Текст страницы
※

Музыки он написал очень много, причём совершенно разной, от строгих фуг до развлекательных концертов для самых диковинных инструментов (например, для басовой мандолины и варгана с оркестром - игрой на этих раритетах забавлялись монахи Мёлькского монастыря, где он в своё время служил органистом). Однако, будучи крайне требовательным к себе, Альбрехтсбергер не стремился к композиторской славе. Большая часть его музыкального наследия так и лежит до сих пор неизданной. Зато публикация трактата "Основательное наставление к композиции", вышедшего в свет в Лейпциге в 1790 году, принесла Альбрехтсбергеру лавры искушённейшего знатока контрапункта. Этот труд не был сугубо теоретическим; никакой оригинальной концепции музыкального искусства Альбрехтсбергер не выдвигал. Но он сделал то, чего так не хватало молодым композиторам, изучавшим так называемый "строгий стиль" полифонического письма по учебнику Фукса: связал старинную традицию с современным музыкальным языком. Альбрехтсбергер полагал, что раз фуга остаётся необходимейшим жанром церковной музыки, то всякий композитор должен уметь грамотно писать фуги, но делать это не в архаической манере мастеров XVII века, а в более современном стиле. Поэтому, при всей своей консервативности, позиция Альбрехтсбергера была совершенно не схоластической, а предлагавшиеся им учебные задачи выглядели не столь оторванными от жизни, как упражнения из учебника Фукса, архаическую прелесть которых Бетховен оценил, лишь когда сам сделался мэтром.

※

Фрагмент данных
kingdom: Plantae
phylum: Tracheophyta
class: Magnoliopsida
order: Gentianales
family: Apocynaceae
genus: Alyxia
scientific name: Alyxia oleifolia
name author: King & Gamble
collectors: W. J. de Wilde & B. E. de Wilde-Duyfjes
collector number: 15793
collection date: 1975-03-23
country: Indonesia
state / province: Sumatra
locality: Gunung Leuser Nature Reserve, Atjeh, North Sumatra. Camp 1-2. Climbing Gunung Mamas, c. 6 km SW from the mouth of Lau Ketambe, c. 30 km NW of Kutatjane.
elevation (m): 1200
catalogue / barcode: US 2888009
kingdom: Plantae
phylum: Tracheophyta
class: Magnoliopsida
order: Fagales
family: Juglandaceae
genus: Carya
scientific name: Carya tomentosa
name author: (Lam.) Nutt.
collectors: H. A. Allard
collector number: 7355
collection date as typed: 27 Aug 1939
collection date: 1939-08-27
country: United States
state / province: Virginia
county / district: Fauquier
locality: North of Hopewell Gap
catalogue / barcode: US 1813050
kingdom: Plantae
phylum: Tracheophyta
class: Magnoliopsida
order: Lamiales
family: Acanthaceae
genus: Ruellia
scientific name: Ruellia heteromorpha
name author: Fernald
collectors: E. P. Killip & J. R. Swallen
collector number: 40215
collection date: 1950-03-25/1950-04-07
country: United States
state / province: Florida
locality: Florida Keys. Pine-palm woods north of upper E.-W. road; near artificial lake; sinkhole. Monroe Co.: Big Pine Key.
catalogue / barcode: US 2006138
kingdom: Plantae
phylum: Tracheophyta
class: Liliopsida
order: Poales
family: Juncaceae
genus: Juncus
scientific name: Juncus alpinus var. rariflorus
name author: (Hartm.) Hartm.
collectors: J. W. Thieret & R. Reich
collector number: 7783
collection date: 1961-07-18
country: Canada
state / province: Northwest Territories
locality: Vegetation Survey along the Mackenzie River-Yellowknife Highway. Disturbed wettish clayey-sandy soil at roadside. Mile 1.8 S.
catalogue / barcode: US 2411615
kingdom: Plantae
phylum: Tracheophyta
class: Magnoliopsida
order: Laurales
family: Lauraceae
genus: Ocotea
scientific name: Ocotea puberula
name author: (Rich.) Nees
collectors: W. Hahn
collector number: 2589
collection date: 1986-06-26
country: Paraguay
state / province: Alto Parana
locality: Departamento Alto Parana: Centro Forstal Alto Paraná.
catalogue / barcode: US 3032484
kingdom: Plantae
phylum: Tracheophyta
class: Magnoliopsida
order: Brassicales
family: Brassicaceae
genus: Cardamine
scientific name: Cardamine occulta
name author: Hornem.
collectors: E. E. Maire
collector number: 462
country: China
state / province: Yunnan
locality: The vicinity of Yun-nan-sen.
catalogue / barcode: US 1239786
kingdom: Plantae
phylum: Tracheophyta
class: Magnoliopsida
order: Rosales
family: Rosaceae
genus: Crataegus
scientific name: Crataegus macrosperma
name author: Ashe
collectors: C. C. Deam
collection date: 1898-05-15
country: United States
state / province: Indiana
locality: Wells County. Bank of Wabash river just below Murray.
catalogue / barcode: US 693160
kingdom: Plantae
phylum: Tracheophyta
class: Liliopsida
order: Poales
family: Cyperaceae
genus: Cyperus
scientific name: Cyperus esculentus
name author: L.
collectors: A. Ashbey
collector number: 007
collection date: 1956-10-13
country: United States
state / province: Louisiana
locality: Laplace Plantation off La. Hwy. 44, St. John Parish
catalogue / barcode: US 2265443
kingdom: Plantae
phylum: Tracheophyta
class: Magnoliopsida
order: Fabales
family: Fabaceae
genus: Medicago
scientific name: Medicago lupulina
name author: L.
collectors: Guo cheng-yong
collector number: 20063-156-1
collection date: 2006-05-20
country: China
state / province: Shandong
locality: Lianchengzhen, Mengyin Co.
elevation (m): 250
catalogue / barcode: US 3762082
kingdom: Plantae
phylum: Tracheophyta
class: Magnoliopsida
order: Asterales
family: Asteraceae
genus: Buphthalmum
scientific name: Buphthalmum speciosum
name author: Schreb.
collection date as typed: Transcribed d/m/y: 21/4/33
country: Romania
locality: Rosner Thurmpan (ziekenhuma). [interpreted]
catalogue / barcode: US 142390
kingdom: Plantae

※

Что сделать
Напишите, что идёт дальше в тексте об Альбрехтсбергере, начав сразу после его последнего предложения. Записи здесь не понадобятся.

Ответ
Отношения Бетховена с Альбрехтсбергером тоже складывались отнюдь не просто. Обвинить Бетховена в каком-либо манкировании занятиями возможно: эти материалы, как и тетрадки с упражнениями, выполненными для Гайдна, сохранились, и их количество внушает уважение. Трудился он усердно, но, как заметил исследовавший его работы Мартин Густав Ноттебом, ни одной безупречной фуги он без помощи Альбрехтсбергера так и не написал. А потом вдруг, когда они дошли до канона, занятия прервались. Произошло это примерно в начале 1795 года.
Почему так случилось, мы не знаем. Может быть, учитель и ученик пришли к обоюдному согласию, что продолжать занятия нет смысла. В разговорной тетради от мая 1824 года Антон Шиндлер напоминал Бетховену об "аттестате артиста", который когда-то ему выдал Альбрехтсбергер. Документ не сохранился, но вообще в то время подобные "аттестаты" были в ходу. Они заменяли нынешние официальные дипломы. Так, 8 июня 1790 года Гайдн подписал свидетельство, удостоверявшее профессиональную компетентность композитора и пианиста Йозефа Эйблера. Сам Бетховен выдал 7 мая 1805 года рекомендацию Карлу Черни, где значилось, что тот достиг выдающихся успехов в игре на фортепиано. Такие свидетельства могли быть полезными при гастрольных поездках или при соискании официальных должностей.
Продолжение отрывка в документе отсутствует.